On the maximum accretion rate of supermassive stars

TL;DR

This paper estimates the maximum gas inflow rates allowed by gravity onto supermassive stars, revealing how these rates scale with stellar mass and implications for supermassive black hole formation in the early universe.

Contribution

It introduces a novel method to derive upper limits on accretion rates based on stellar compactness, applying it to supermassive stars to inform black hole seed formation models.

Findings

Maximum accretion rate scales as M^{3/4} for supermassive stars.

Allowed inflow rates increase with stellar mass, reaching >10^4 M_sun/yr for M > 10^4 M_sun.

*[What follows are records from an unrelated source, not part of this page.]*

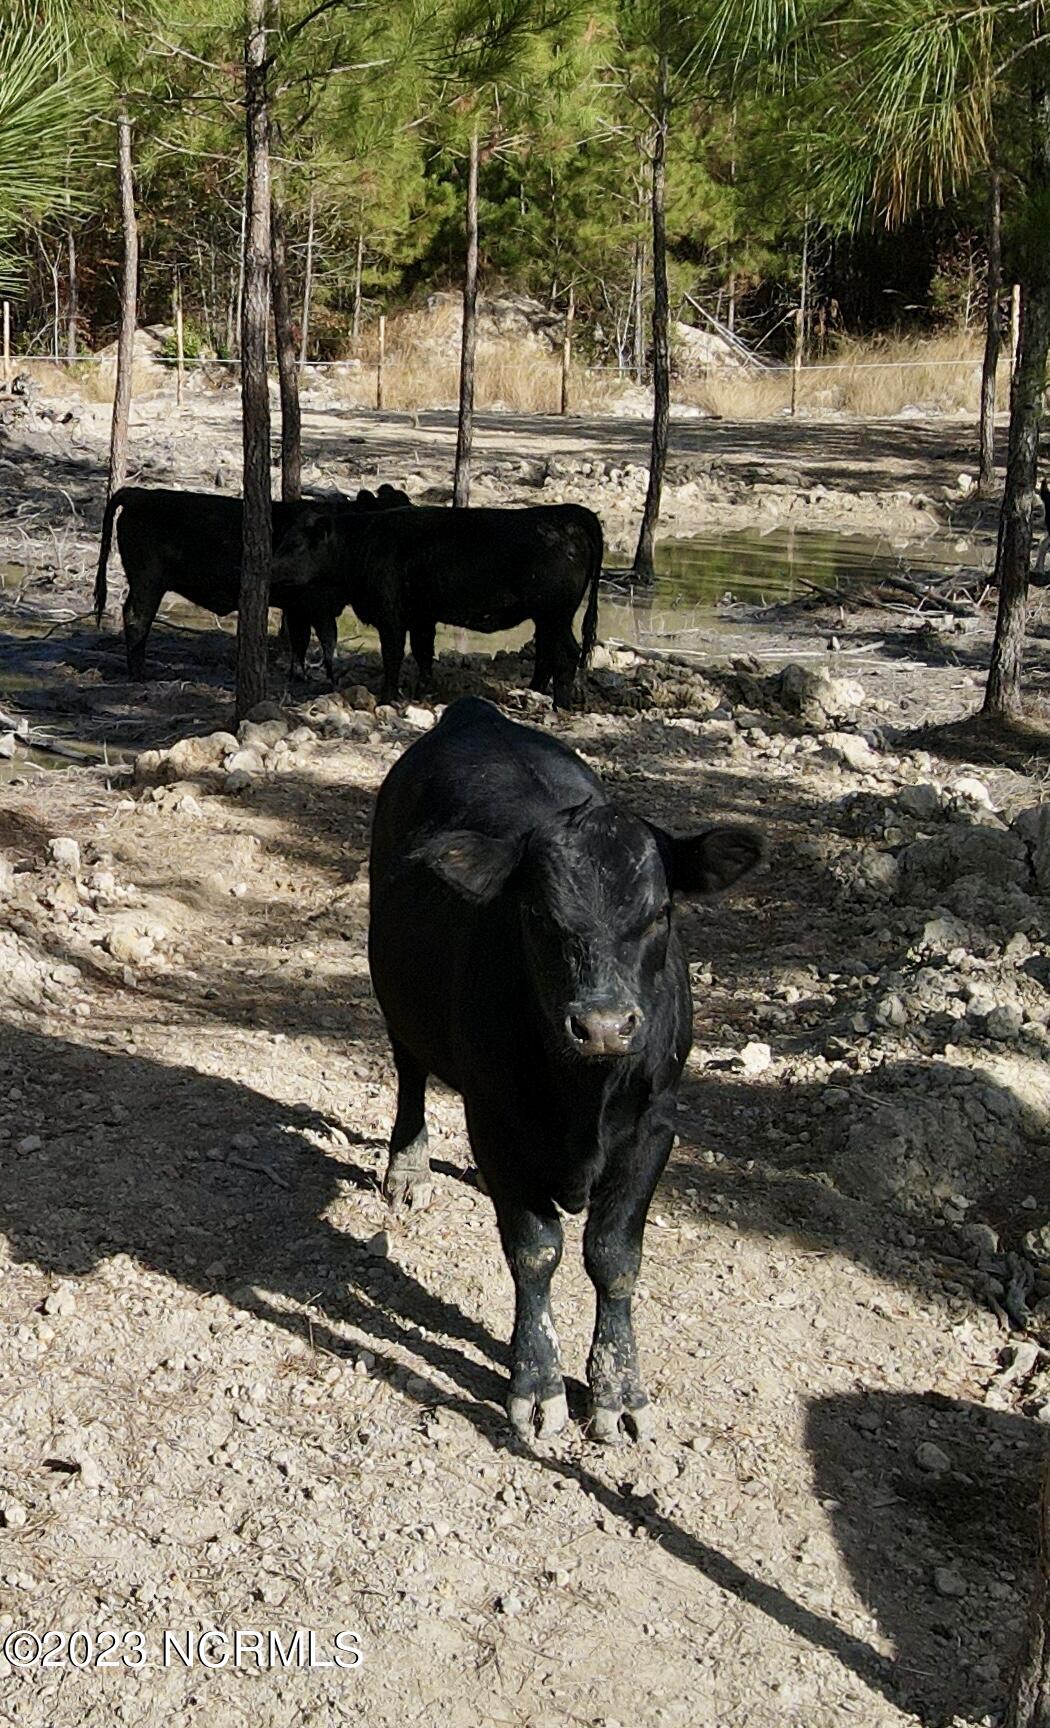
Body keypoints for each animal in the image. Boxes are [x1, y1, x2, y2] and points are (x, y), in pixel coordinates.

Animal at [93, 484, 411, 681]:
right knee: (137, 618)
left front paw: (299, 674)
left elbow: (300, 639)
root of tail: (139, 493)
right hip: (148, 581)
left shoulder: (298, 606)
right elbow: (325, 638)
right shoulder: (316, 604)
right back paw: (139, 673)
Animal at [271, 500, 604, 709]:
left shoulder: (391, 617)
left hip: (556, 613)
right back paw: (533, 691)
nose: (270, 567)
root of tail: (570, 514)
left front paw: (387, 697)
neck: (364, 543)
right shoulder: (422, 617)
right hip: (545, 617)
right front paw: (423, 691)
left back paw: (560, 703)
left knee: (567, 652)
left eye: (295, 544)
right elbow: (423, 653)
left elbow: (393, 656)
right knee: (546, 651)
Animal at [368, 696, 762, 1441]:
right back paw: (409, 1168)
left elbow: (614, 1256)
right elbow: (535, 1249)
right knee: (410, 1073)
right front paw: (538, 1385)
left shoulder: (656, 1123)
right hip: (395, 990)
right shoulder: (494, 1120)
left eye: (660, 912)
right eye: (534, 913)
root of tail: (476, 712)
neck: (585, 1098)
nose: (604, 1024)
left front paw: (617, 1390)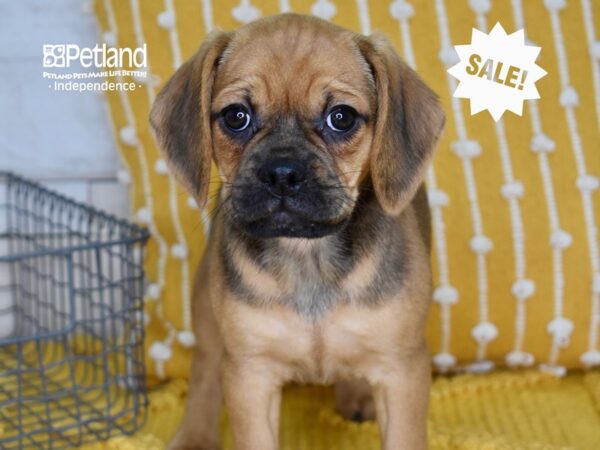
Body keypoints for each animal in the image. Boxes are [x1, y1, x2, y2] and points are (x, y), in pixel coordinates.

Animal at [152, 12, 446, 448]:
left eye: (341, 117)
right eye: (235, 116)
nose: (282, 172)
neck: (308, 256)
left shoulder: (401, 372)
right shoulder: (250, 374)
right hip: (206, 309)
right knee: (204, 369)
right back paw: (195, 435)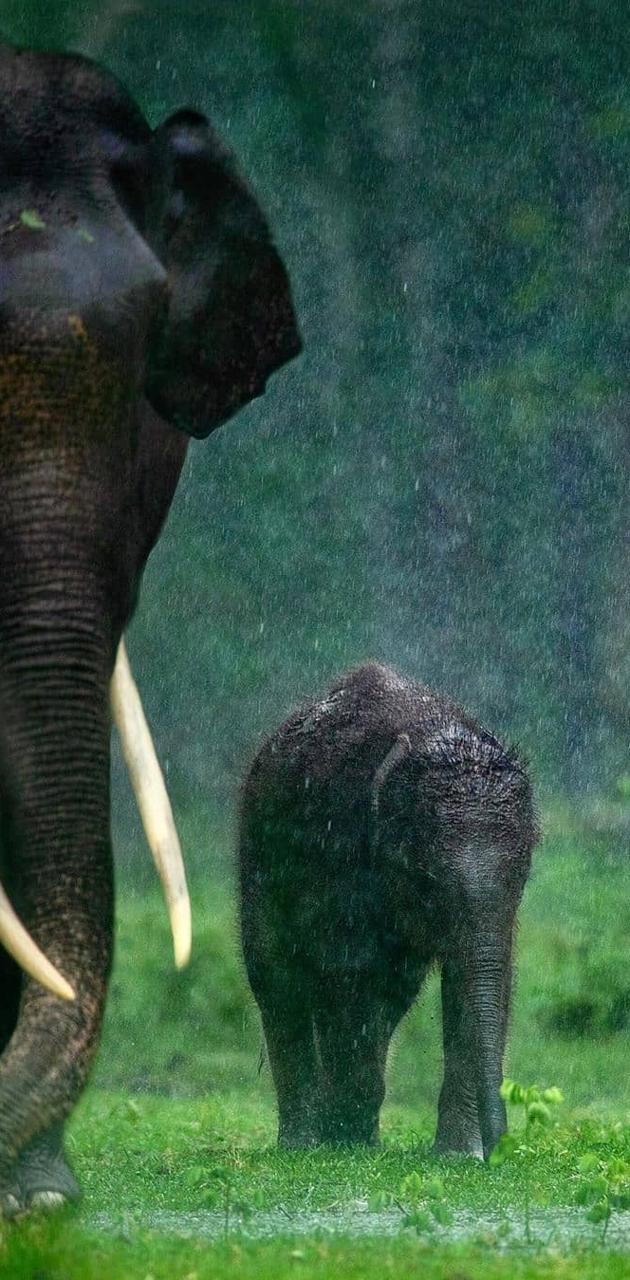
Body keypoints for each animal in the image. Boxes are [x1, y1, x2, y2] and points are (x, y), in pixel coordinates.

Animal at [239, 662, 537, 1158]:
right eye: (427, 879)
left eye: (523, 874)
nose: (502, 1147)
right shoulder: (341, 851)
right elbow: (351, 974)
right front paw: (346, 1136)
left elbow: (478, 979)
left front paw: (458, 1156)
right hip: (256, 858)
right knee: (280, 980)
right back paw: (310, 1141)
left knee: (393, 992)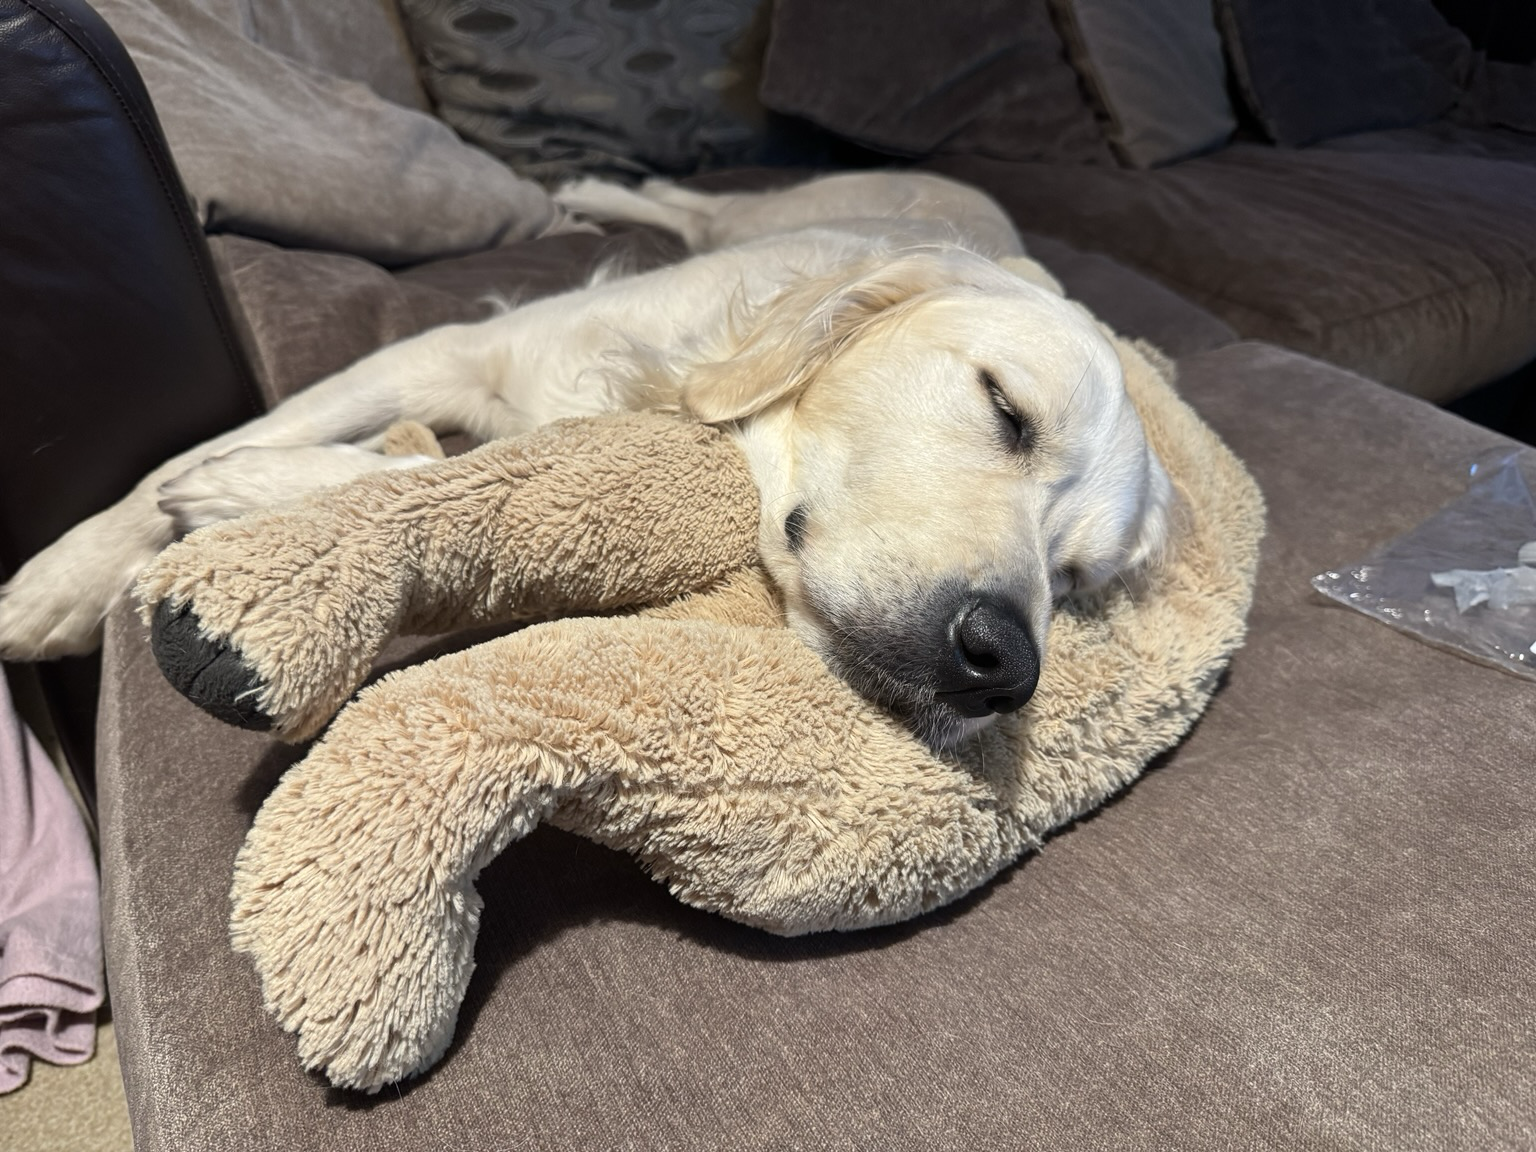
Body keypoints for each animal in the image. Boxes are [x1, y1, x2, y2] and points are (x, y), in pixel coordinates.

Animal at [0, 172, 1171, 749]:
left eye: (1076, 580)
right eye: (1005, 408)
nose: (1003, 668)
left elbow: (438, 480)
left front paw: (252, 492)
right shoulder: (450, 351)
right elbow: (217, 441)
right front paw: (59, 580)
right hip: (751, 208)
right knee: (679, 194)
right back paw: (587, 184)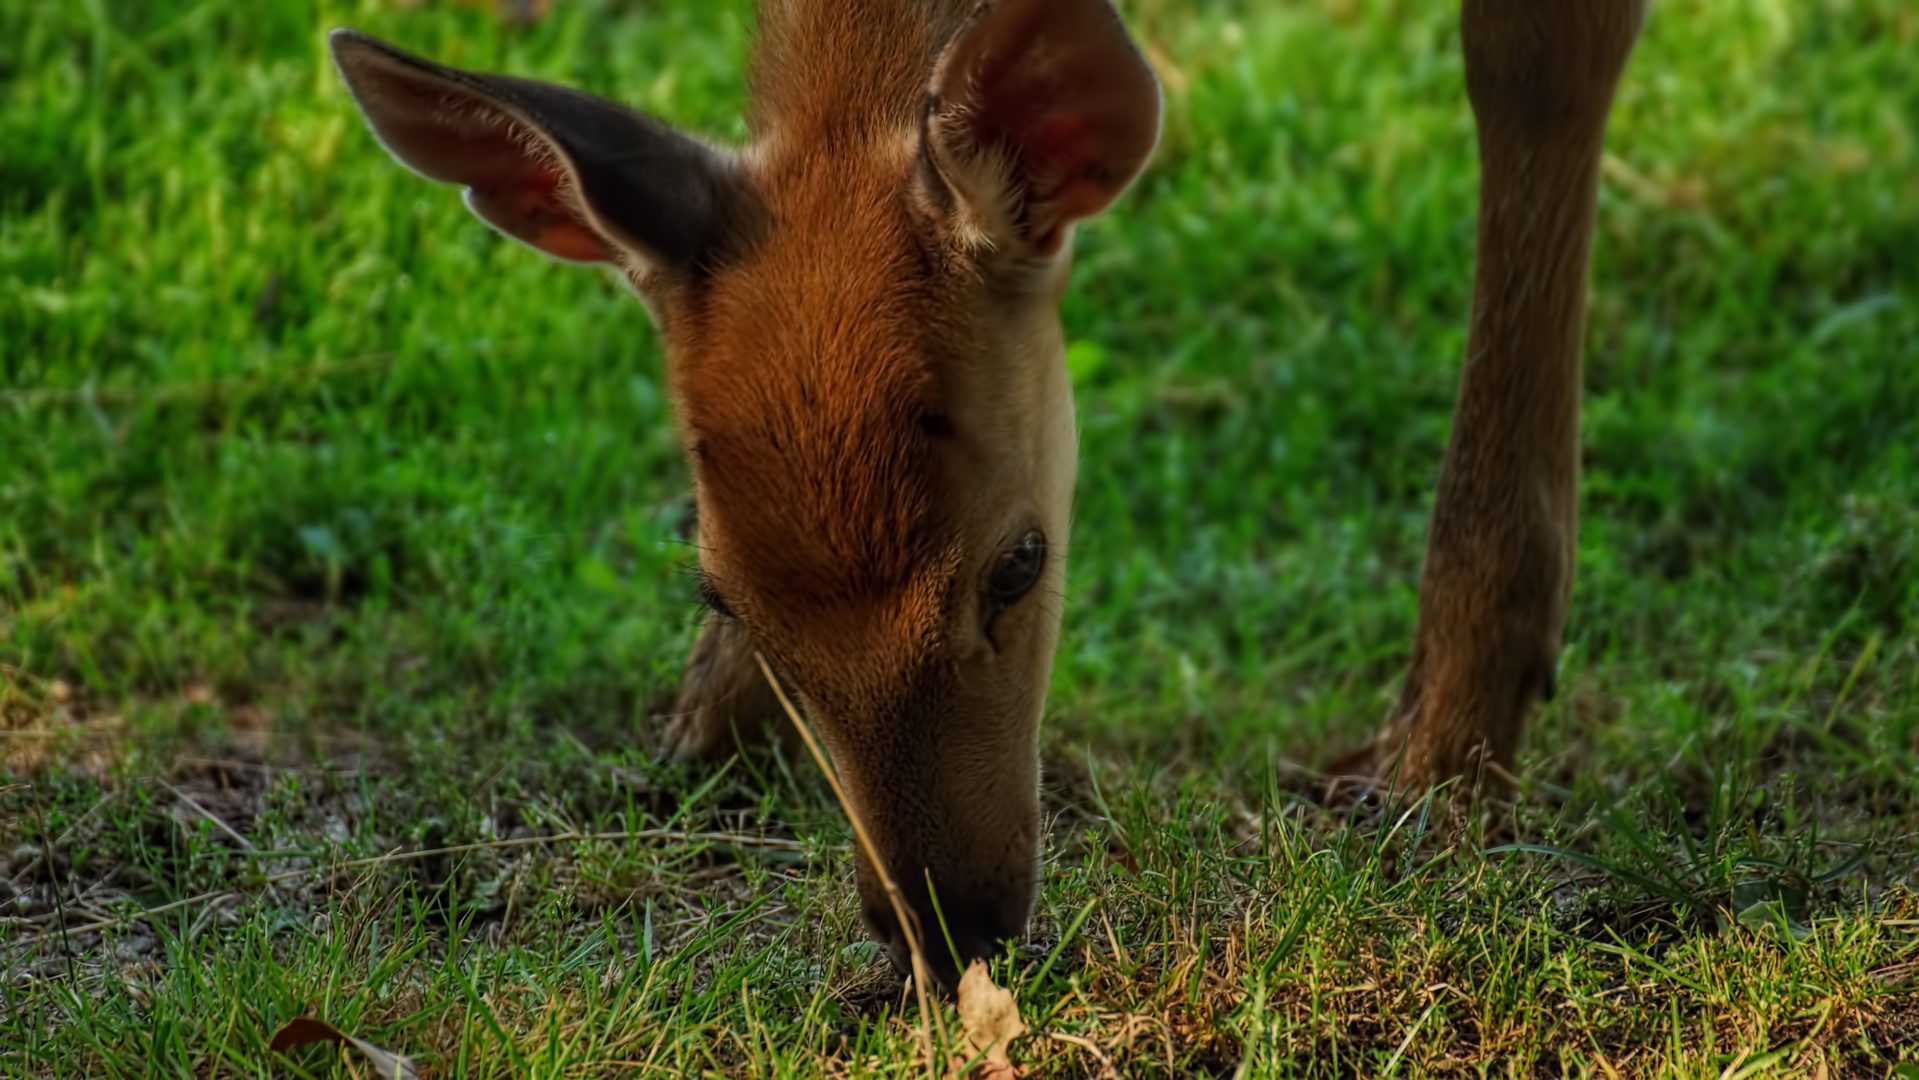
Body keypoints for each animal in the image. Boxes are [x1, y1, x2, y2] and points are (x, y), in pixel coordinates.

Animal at [330, 0, 1650, 989]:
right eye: (720, 595)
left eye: (1020, 561)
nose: (943, 928)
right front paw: (704, 725)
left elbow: (1532, 55)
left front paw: (1447, 750)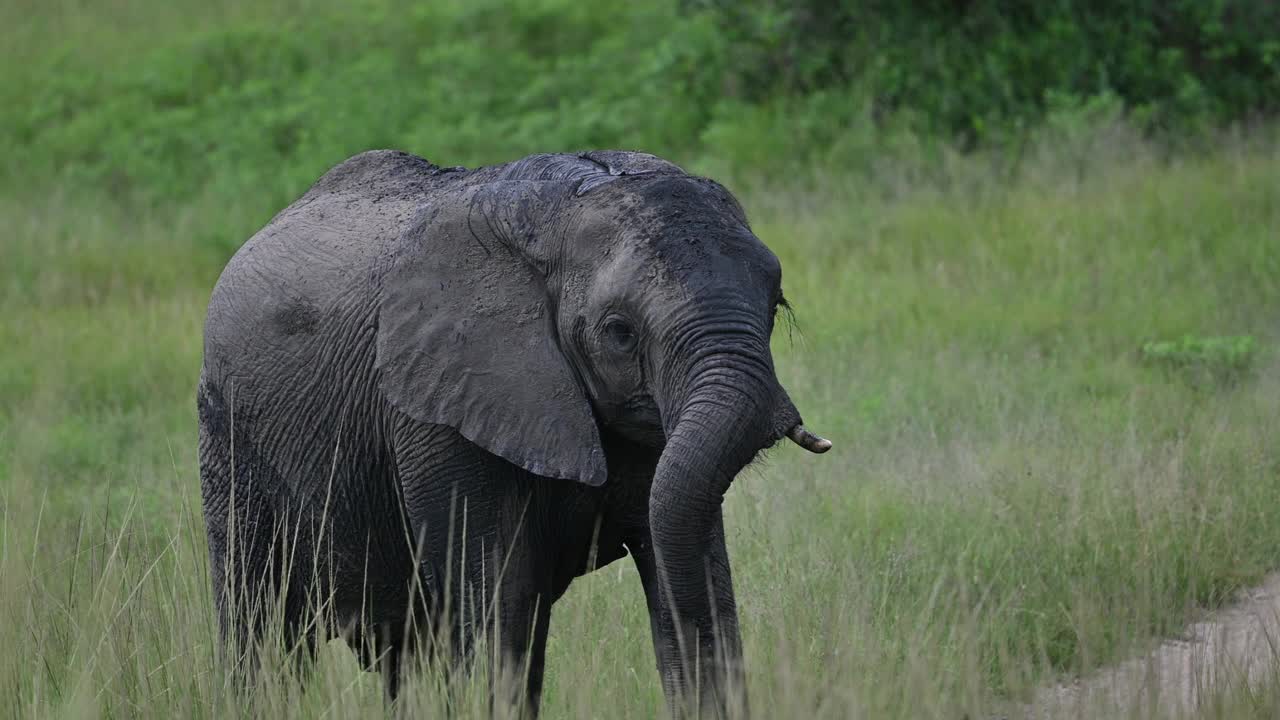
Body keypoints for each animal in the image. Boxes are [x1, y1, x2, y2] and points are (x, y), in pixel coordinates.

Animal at [194, 148, 824, 712]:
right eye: (619, 332)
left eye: (775, 306)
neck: (559, 210)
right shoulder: (439, 408)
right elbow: (501, 602)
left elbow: (683, 551)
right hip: (226, 431)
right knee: (261, 626)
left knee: (405, 652)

Supermassive stars can grow beyond 10^6 M_sun before collapsing into black holes.

Abstract

The formation of the most massive quasars observed at high redshifts requires extreme inflows of gas down to the length scales of the central compact object. Here, we estimate the maximum inflow rate allowed by gravity down to the surface of supermassive stars, the possible progenitors of these supermassive black holes. We use the continuity equation and the assumption of free-fall to derive maximum allowed inflow rates for various density profiles. We apply our approach to the mass-radius relation of rapidly accreting supermassive stars to estimate an upper limit to the accretion rates allowed during the formation of these objects. We find that the maximum allowed rate $\dot M_{\rm max}$ is given uniquely by the compactness of the accretor. For the compactness of rapidly accreting supermassive stars, $\dot M_{\rm max}$ is related to the stellar mass $M$ by a power-law $\dot M_{\rm max}\propto M^{3/4}$. The rates of atomically cooled halos (0.1 -- 10 M$_\odot$ yr$^{-1}$) are allowed as soon as $M\gtrsim1$ M$_\odot$. The largest rates expected in galaxy mergers ($10^4-10^5$ M$_\odot$ yr$^{-1}$) become accessible once the accretor is supermassive ($M\gtrsim10^4$ M$_\odot$). These results suggest that supermassive stars can accrete up to masses $>10^6$ M$_\odot$ before they collapse via the general-relativistic instability. At such masses, the collapse is expected to lead to the direct formation of a supermassive black hole even within metal-rich gas, resulting in a black hole seed that is significantly heavier than in conventional direct collapse models for atomic cooling halos.